Gérard Collomb veut-il réformer l’Education Nationale ?

Non classéle 9 novembre 2016Commentaires fermés

Lors de l’ouverture des JECO 2016, le Maire de Lyon, apporta une contribution pour le moins surprenante au débat inaugural. Si elle fut courte, son allocution fut dense et ciblée sur l’École dont il lui paraît qu’elle doit être profondément réorganisée. De l’école primaire au lycée, notre système d’instruction publique semblât ce matin-là être à ses yeux fort inadapté au monde contemporain.

Je n’avais jamais entendu le Maire de Lyon s’exprimer avec autant de vigueur sur le sujet. De prime abord, j’acquiesce à cette déclaration, tant je partage l’idée que notre École doit être repensée en profondeur pour répondre aux attentes de ses acteurs (apprenants, enseignants, parents d’élèves) et de la société.

Puis, je m’interroge sur les motivations de celle-ci. Notamment à l’aune du débat des dernières élections municipales où le Maire sortant avait montré si peu d’appétit pour une approche ambitieuse de la réforme des rythmes scolaires.

On se souvient que cette réorganisation était abordée uniquement comme une contrainte, budgétaire notamment. A aucun moment, elle ne fut envisagée comme une opportunité pour la politique locale d’impacter favorablement le système d’instruction publique.

Nous fûmes les seuls à proposer une réforme articulée autour des nouveaux rythmes imposés par l’Etat dans la perspective d’élargir les horizons des enfants et de proposer, au sein de l’Ecole, des savoirs complémentaires à ce qu’apportent les enseignants.

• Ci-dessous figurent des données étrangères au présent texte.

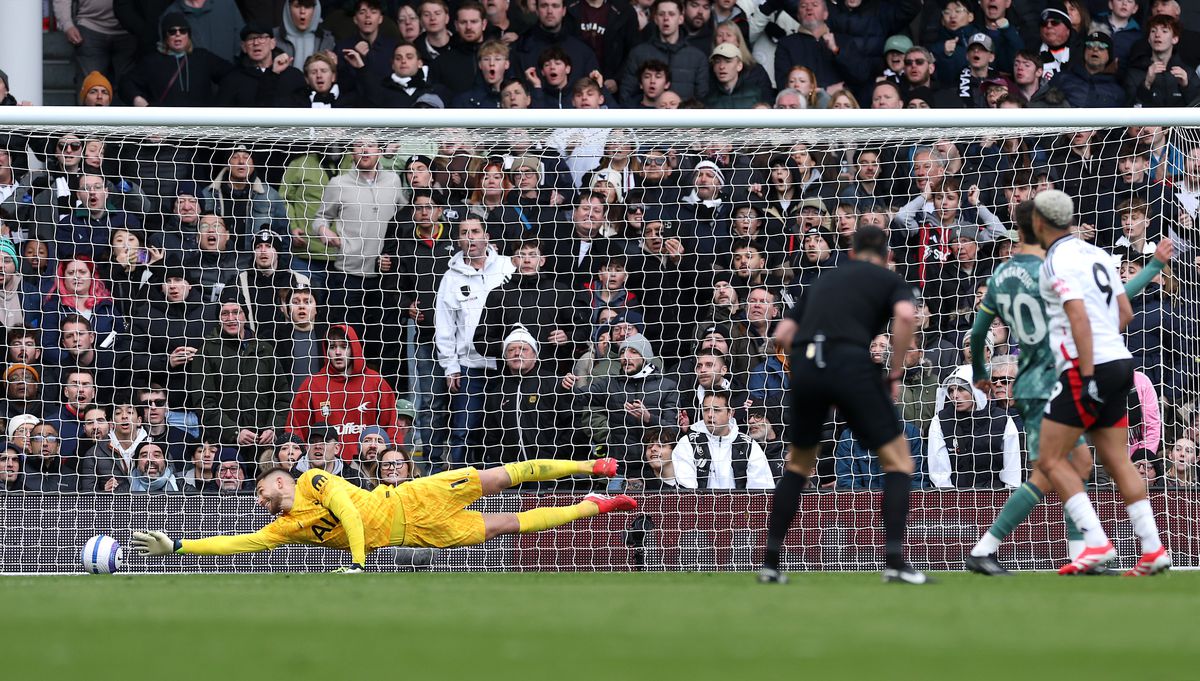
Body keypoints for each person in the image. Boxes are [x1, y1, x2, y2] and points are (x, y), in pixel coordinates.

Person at [758, 225, 928, 585]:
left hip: (807, 368)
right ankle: (896, 562)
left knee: (799, 464)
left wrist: (805, 370)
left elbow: (782, 335)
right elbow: (907, 316)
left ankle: (771, 565)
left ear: (850, 253)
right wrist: (895, 373)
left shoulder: (823, 280)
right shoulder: (885, 277)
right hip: (850, 365)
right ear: (887, 256)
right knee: (898, 460)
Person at [131, 456, 635, 571]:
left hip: (414, 497)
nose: (260, 498)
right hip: (418, 534)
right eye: (259, 496)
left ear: (280, 479)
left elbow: (350, 511)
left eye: (262, 489)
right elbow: (235, 545)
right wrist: (179, 545)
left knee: (501, 477)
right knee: (508, 524)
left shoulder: (313, 481)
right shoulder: (286, 527)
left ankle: (591, 467)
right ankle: (600, 504)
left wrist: (356, 561)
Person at [1030, 189, 1170, 576]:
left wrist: (1087, 371)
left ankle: (1095, 542)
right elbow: (1124, 311)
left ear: (1039, 223)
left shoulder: (1055, 261)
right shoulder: (1098, 255)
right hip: (1121, 362)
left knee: (1049, 457)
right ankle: (1154, 548)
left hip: (1086, 366)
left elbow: (1076, 315)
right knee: (1116, 458)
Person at [670, 390, 773, 490]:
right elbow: (686, 495)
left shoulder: (748, 446)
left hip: (740, 507)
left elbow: (761, 492)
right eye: (706, 410)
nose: (710, 414)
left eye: (716, 410)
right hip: (699, 507)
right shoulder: (687, 443)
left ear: (730, 413)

Et le refus des autres candidats de venir sur ce sujet empêcha le débat.

Au final, ce qui a été mis en place est au mieux une garderie, au pire une simple mesure technique pour s’adapter à la loi. Son impact éducatif sera nul. Rappelons ici que plus de 40% des enfants ne participent pas à ces temps du vendredi après-midi.

La faiblesse récurrente de l’Etat sur le sujet impose que les Collectivités locales s’impliquent sur la question de l’instruction publique. Le Maire de Lyon a raté l’opportunité en 2014. Voudra-t-il faire avec la Métropole (écoles primaires et Collèges) ce qu’il n’a pas imaginé pour la ville ?

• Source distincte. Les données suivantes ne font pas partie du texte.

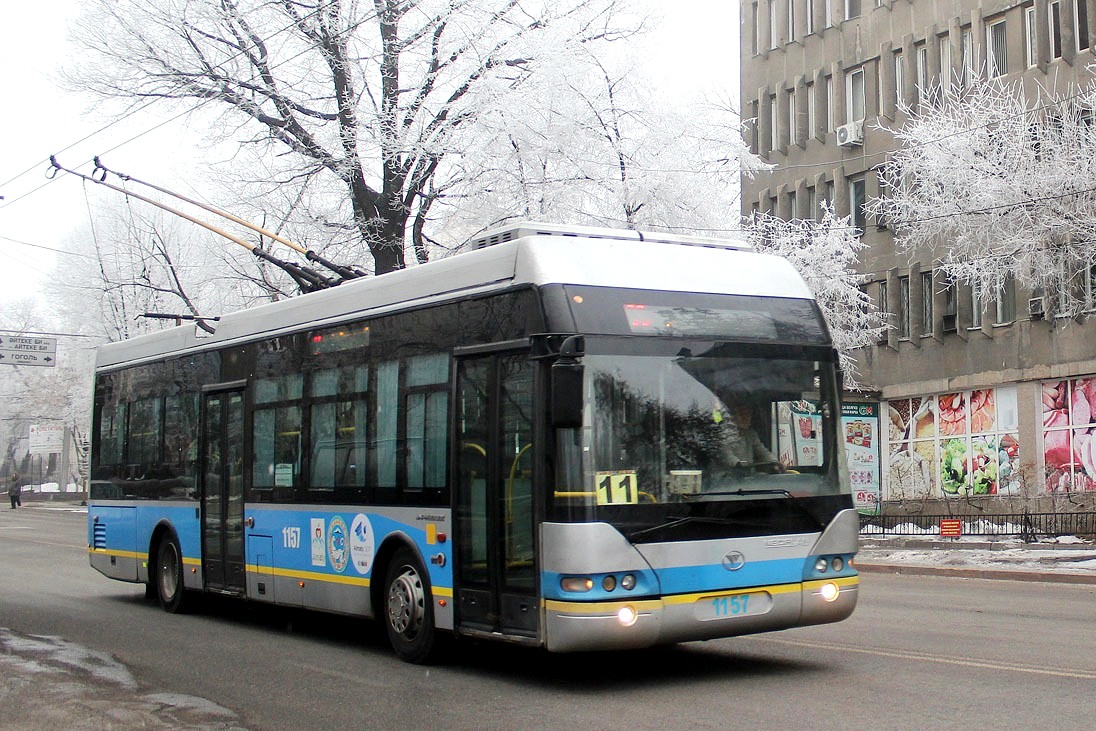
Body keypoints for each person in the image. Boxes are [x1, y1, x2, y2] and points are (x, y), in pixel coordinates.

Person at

A moins qu’il ne s’agisse que d’une déclaration pour seulement étayer son engagement dans la politique nationale. Son soutien actif à Emmanuel Macron le conduit à s’éloigner le plus possible du bilan gouvernemental. De facto, la déclaration est aussi un non satisfecit à celui de la Ministre de l’Education Nationale qui, depuis 3 ans, était supposée avoir « refondé » l’École. D’une pierre deux petits coups politiques, mais aucun changement à attendre.

L’avenir nous dira ce qu’il en est. Quant à nous, convaincus de la nécessité d’une transformation de notre École, nous reviendrons avec d’autres propositions sur le sujet, dès les prochaines échéances électorales.